März 2012: Das Geldhaus legt einen Streit mit der Stadt Mailand über umstrittene Zinswetten gegen eine Millionen-Zahlung bei. Insgesamt erhält die italienische Wirtschaftsmetropole 455 Mio. Euro. Die Entschädigungszahlung teilen sich vier Banken.

In Summe hat die Deutsche Bank insgesamt Strafen in Höhe von 7,48 Milliarden Dollar (6,69 Mrd. Euro) bezahlen müssen. Bei der jüngsten Klage könnte sich die von den US-Behörden geforderte Strafzahlung von 14 Milliarden Dollar jedoch noch deutlich reduzieren. Die Analysten von Analysten von JPMorgan rechnen mit bis zu 5,4 Milliarden Dollar.


Kaum besser geht es der Commerzbank. Sie hatte ebenso beim Stresstest quasi versagt. Und war unter den schlechtesten zehn Großbanken von insgesamt 51 Geldinstituten.

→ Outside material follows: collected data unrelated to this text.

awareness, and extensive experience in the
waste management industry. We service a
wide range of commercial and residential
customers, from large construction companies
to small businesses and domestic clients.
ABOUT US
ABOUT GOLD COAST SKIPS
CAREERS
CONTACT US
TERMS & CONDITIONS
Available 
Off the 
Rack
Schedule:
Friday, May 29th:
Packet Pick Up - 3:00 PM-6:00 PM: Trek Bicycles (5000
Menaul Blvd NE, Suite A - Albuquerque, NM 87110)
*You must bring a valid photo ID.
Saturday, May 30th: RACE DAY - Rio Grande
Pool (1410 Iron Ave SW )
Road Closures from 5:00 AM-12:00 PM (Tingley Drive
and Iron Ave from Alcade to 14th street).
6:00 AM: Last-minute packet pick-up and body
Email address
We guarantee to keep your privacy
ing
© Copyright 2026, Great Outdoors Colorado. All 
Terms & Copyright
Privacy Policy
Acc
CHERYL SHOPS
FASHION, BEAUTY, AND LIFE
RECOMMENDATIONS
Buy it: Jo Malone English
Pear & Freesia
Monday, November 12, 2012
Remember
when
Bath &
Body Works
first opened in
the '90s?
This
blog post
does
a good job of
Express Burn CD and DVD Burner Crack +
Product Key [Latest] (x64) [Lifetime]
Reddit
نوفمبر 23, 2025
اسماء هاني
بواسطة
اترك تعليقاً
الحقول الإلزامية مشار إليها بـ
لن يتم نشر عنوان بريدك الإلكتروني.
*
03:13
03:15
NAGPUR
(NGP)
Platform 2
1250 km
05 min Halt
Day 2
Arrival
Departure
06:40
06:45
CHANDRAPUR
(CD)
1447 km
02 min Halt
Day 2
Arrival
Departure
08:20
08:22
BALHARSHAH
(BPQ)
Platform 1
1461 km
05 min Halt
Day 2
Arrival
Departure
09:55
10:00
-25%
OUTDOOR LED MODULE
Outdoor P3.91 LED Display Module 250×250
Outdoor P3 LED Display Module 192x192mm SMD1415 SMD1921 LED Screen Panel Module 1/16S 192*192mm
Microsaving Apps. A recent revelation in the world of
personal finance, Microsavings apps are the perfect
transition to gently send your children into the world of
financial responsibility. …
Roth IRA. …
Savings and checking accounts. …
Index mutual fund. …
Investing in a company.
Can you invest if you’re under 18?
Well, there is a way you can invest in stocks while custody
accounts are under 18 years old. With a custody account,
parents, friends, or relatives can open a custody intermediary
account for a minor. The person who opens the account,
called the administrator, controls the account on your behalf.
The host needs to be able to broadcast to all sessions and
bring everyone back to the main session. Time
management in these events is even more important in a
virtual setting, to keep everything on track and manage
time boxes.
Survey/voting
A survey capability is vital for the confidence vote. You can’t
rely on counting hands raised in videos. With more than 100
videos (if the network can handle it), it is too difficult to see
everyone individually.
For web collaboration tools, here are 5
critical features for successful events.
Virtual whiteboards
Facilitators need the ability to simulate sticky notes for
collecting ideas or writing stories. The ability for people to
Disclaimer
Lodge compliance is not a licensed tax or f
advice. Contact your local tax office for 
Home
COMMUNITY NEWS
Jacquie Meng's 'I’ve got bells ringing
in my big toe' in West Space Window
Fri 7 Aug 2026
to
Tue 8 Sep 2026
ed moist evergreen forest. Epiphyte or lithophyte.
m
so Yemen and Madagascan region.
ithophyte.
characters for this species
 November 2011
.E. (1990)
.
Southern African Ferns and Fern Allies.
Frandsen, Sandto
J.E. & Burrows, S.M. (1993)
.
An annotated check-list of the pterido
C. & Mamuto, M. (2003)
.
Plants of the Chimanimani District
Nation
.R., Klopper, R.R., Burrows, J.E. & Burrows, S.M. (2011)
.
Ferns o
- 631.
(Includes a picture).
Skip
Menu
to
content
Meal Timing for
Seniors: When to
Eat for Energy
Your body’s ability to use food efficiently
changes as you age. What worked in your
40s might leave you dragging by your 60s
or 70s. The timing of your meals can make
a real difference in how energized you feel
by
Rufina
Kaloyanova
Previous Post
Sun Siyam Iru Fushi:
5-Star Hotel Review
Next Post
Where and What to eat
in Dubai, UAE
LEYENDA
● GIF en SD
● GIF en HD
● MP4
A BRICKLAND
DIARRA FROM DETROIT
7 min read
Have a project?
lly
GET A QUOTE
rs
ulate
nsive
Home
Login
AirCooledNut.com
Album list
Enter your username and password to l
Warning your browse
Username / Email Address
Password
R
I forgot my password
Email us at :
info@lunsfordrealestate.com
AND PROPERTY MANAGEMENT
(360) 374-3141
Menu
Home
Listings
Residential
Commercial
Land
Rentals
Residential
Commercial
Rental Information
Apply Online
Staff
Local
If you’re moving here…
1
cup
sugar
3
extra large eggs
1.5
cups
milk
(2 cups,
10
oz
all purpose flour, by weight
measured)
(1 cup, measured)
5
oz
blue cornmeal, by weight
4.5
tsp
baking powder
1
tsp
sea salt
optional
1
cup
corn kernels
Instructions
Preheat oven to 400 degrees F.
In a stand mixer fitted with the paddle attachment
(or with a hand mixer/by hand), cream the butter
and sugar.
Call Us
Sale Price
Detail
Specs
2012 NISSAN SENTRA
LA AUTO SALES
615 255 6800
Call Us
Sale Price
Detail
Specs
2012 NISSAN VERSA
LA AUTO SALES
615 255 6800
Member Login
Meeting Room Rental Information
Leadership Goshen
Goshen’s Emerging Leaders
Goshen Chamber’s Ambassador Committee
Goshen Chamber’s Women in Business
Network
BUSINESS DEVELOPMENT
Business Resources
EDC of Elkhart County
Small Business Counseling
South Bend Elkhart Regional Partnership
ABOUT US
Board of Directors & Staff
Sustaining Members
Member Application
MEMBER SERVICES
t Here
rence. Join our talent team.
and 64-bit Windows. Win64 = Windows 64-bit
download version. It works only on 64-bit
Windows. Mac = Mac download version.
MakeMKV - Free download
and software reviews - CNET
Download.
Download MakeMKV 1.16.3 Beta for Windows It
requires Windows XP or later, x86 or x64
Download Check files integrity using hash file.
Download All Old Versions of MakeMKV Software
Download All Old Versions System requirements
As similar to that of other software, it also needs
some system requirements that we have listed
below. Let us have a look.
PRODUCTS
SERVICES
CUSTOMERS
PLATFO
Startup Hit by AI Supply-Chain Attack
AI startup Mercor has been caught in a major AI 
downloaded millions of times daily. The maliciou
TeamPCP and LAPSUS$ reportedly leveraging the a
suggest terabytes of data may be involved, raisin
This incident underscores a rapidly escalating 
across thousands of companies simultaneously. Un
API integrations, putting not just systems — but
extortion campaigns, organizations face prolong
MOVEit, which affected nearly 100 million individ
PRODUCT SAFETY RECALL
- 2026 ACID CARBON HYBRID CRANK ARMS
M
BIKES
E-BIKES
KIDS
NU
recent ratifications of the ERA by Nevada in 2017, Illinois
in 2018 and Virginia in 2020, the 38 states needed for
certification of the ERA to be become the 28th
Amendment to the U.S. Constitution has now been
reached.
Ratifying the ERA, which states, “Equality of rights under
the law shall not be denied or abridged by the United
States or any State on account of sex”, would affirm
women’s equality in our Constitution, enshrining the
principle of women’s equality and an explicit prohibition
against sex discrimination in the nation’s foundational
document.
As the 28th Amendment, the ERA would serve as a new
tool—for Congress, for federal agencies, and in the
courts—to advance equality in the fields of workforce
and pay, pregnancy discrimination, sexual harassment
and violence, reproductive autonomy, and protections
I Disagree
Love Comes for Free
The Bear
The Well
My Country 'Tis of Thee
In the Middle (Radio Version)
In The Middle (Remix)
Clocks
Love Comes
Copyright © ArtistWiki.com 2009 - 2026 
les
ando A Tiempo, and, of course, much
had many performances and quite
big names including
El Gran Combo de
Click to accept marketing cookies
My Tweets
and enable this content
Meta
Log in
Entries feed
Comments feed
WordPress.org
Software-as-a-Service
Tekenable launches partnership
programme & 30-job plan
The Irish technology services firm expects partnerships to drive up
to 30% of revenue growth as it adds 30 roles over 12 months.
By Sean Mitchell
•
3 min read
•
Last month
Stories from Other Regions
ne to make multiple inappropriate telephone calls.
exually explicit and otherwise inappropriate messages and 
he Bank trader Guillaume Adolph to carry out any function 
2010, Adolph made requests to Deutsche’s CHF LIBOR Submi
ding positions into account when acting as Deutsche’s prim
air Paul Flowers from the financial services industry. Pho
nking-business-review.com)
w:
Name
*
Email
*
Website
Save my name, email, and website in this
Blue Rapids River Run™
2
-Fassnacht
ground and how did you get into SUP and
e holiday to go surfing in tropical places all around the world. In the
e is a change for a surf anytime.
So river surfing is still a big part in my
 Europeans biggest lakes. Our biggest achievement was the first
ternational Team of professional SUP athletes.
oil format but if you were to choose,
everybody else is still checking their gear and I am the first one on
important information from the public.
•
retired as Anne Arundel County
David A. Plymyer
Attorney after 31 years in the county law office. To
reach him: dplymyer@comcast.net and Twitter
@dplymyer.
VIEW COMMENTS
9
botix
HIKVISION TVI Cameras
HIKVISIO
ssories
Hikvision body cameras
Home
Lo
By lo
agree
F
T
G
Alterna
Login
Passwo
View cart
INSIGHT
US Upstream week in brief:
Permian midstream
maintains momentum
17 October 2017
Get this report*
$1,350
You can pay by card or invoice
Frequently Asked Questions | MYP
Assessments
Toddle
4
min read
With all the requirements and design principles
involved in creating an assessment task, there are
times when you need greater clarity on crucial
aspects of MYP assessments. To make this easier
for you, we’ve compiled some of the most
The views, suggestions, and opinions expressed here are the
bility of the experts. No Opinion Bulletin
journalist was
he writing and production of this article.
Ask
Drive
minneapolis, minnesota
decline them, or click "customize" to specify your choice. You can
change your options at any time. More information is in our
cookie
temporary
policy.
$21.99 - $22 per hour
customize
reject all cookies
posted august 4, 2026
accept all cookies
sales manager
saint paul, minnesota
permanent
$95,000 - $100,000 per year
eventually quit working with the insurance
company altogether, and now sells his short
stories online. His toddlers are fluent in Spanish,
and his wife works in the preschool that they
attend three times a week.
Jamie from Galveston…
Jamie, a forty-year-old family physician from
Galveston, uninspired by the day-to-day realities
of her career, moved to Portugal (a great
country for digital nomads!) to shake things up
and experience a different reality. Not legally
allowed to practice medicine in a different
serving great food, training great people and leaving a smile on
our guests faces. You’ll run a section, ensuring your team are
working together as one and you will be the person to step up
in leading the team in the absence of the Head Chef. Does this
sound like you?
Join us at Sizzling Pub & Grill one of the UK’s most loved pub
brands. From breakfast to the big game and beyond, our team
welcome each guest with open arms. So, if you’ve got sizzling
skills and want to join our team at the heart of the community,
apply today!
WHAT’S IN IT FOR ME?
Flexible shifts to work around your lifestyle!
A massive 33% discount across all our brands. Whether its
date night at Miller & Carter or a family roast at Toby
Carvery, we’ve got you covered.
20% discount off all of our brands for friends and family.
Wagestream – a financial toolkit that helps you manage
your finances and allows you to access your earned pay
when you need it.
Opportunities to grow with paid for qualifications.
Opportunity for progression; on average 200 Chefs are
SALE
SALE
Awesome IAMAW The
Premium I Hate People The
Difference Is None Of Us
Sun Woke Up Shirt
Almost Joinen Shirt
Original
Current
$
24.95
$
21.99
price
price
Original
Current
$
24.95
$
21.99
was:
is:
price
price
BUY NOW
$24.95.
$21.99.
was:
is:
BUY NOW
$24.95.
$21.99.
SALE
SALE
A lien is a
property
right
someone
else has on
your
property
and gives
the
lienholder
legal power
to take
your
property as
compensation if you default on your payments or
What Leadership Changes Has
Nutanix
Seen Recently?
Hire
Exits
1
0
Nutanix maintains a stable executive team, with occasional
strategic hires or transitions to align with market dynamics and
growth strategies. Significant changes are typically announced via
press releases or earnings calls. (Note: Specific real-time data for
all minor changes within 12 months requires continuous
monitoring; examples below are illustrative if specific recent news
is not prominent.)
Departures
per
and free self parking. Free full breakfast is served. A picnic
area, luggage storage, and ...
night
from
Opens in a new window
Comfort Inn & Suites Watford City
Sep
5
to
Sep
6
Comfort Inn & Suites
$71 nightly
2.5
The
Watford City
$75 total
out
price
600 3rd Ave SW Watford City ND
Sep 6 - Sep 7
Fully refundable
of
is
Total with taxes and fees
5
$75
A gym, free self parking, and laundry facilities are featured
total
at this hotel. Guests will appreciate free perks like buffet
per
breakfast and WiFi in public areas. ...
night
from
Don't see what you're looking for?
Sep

Der zweite Deutsche Patient

Die Commerzbank-Aktie (DE000CBK1001) hat seit Jahresbeginn ein Drittel des Wertes verloren. Und auch ihre Aktie ist am Freitag um 8,5 Prozent tiefer in den Handel gestartet. Bis am Nachmittag hat sich das Minus bei 3,17 Prozent eingependelt beim Kurs von 5,62 Prozent.

Die Commerzbank zieht nun die Notbremse. Das renommierte Bankhaus will nun mit massiven Kostensenkungen den freien Fall bremsen.

Diese Woche hat die Bank zunächst beschlossen 6000 Mitarbeiter so rasch wie möglich zu kündigen. Am Freitag war bereits von einem Abbau von rund 9600 Vollzeitstellen die Rede, die bis 2020 gestrichen werden sollen. Derzeit beschäftigt die Commerzbank 45.000 Mitarbeiter.

Ein rigoroser Strategiewechsel steht bei den Frankfurter Bankern auf dem Plan. Zum Kerngeschäft zählen künftig Privat- und Unternehmenskunden sowie mit Firmenkunden. Die Bank setzt dabei weiterhin auf sein Filialnetz mit 1050 Standorten. Vor allem will die Bank dabei auch ins Online-Banking investieren. 700 Millionen Euro sollen jährlich in die IT investiert werden.

Im Vorstand kommt der radikale Konzernumbau zum tragen: Der Chef der Mittelstandssparte, Markus Beumer, verlässt das Institut. Die neue Firmenkundensparte soll Michael Reuther übernehmen, der vom Investmentbanking kommt, dass soweit wie möglich eingestampft werden soll. Diese Bereich soll mit den Resten der Mittelstandssparte zusammengefügt werden.

Absturz ins Etappen: Die Commerzbank hat am Freitag einmal mehr kräftig verloren. Am Freitag notierte der Kurs bis zu 8,5 Prozent im Minus - am Nachmittag (16 Uhr) hatte sich der Kursverlust bei knapp drei Prozent eingependelt.